* _WHAT THIS TASK INVOLVES_
Look for "Štrbské" in each line of the records, and copy the lines that have it.
(DATA Opens)
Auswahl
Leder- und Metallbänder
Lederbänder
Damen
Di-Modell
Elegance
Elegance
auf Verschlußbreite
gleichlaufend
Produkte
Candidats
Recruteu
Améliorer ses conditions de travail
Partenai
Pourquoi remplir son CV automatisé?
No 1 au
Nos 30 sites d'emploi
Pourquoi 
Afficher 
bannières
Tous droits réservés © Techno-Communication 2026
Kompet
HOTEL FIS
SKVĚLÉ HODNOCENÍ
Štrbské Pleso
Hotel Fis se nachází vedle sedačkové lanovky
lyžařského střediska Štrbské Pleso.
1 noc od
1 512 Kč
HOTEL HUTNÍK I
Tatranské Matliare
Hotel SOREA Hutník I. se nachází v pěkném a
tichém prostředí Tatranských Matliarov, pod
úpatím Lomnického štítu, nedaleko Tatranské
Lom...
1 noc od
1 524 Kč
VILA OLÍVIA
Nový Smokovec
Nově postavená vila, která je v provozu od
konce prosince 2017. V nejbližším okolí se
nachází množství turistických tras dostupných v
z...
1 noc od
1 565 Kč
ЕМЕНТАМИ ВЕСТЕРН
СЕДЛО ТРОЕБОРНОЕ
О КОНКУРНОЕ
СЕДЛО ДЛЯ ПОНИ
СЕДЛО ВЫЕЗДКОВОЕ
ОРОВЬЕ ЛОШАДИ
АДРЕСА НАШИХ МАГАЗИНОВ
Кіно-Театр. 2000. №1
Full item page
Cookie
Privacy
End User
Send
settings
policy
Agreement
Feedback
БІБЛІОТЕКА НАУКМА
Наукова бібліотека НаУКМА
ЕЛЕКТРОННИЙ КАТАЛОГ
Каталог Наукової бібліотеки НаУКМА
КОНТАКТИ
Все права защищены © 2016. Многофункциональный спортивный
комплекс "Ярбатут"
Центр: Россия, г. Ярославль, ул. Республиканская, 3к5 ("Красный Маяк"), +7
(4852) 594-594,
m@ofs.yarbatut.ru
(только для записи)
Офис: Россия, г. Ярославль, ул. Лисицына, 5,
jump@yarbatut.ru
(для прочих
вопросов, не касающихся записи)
(DATA Closes)
* _OUTPUT BELOW_
Štrbské Pleso
lyžařského střediska Štrbské Pleso.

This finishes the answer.